Season One, Episode Three
After the first two episodes concentrates mainly on Kevin and the rest of the community driven to grief and confusion a few years after two percent of the world’s population departed, The Leftovers changes gears in the third episode and focuses on Reverend Matthew Jamison. What we know about him before this episode was that he makes a point to alert the community of the wrongdoings certain people who disappeared committed, usually resulting in him getting beat up. Wait, that’s exactly how this episode begins.
From the start of the season I didn’t particularly like Reverend Matthew Jamison. Why would a man of faith preach so loudly about the sins of some of the departed? Wouldn’t someone in his position want to practice peace and understanding, not trying to rile and piss people off? But as we dive into “Two Boats and a Helicopter” (btw, what the heck does that mean?) we learn exactly where he comes from and why he’s doing what he is.

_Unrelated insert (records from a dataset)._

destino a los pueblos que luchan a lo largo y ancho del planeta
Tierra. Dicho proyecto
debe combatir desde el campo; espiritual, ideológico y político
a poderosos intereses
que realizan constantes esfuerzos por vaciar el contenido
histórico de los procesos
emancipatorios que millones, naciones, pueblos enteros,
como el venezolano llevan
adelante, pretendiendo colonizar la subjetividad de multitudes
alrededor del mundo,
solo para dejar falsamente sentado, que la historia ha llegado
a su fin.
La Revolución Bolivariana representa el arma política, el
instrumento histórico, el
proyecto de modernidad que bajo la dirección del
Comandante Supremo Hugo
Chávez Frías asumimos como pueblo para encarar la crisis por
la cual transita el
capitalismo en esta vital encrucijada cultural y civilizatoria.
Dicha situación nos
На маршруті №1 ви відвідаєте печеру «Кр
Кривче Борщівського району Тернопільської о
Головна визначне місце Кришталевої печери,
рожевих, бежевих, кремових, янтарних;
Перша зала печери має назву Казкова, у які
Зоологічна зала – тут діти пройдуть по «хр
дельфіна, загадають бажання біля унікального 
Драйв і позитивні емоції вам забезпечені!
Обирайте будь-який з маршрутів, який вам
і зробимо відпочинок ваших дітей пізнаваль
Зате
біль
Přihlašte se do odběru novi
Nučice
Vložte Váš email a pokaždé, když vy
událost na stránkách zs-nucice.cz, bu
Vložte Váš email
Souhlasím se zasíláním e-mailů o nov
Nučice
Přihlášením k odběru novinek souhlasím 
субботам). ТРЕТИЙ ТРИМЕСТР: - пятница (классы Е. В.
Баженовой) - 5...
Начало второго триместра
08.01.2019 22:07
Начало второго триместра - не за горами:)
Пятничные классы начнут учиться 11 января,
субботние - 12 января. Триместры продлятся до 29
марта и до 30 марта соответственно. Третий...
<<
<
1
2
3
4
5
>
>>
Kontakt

Matthew Jamison isn’t clean of his own sins, and he knows that, but he’s able to convince himself that everything happens for a reason. Why was he diagnosed with leukemia at such a young age? Because he prayed for more attention from his parents after his sister was born. How did the girl who was in a coma suddenly wake up from it? Because he prayed (though she woke up the night before he prayed). So why does he believe people disappeared on October 14? That’s still unclear but he’s trying to gather dirt on everyone he can to prove that the event on October 14 wasn’t The Rapture. As he explains to a security officer, shouldn’t people be able to differentiate the monsters who were taken from the innocent?
Reverend Jamison is faced with raising $135,000 to save the church from being bought. He has only one day to raise that money and just when everything seems hopeless, Matthew is able to do the impossible. This is when he falls into the shady area between what he believes in and what he’ll do to obtain it. He digs up $20,000 that Kevin’s dad left him (hopefully their relationship is clarified in later episodes). He then uses the pigeons he’s been spotting as a sign to bet it all at a roulette table, until he wins $160,000. He grins from ear to ear, believing that God has given him everything he needs to save the church.
But just like how Matthew is trying to tell the world there were good and bad people taken, there are still bad people who exist in the world as well. He’s thrown out of his own car and beaten for the money, but in a fit of rage Matthew bashes the guy’s head on the pavement and drives away with his money. And the most ironic sequence happens next. A car with a punk kid driving by throws a rock and hits one of the Guilty Remnant members in the head, knocking them down bloodied. The Reverend naturally calls 9-1-1 and tends to the injured man, but the kid returns and knocks Matthew out with another rock.
This becomes crucial because he wakes up three days later, misses the deadline to pay the bank to keep the rights to the church, and then has to watch as the Guilty Remnant are removing all the books into trash bags and are painting the walls white.
It’s a cruel world to live in and in the case of The Leftovers, it’s full of suffering and unanswered questions. What better character to examine this theme with than Reverend Jamison? If all suffering happens for a reason, then how does he explain losing the house of worship to the Guilty Remnant? He tells his sister, Nora, that her losing her entire family is testing her faith. She’s clearly lost her faith, like many people have in the community, but Matthew somehow still holds on. The real question that exists here is why were certain people taken and why weren’t others? Why do some people suffer and others just glide through life free of pain? I believe that every person has a breaking point. I’m curious if Matthew has just reached his.
Last but not least:
– The dream/flashback sequence was done very well, from Matthew receiving the news that the leukemia is spreading, to his parents burning in the house, to him possibly having an affair with Laurie.
– I love how Matthew and Nora are related. They couldn’t be any more different, yet are both going through plenty of suffering.
– It’s interesting to point out that Mary didn’t disappear on October 14, but Matthew lost her anyway that day.
– The same goes for Kevin, who we’ve seen had no one disappear, but he has lost his family regardless.
– There’s a fine line between seeing visions and signs while following your faith and simply being insane.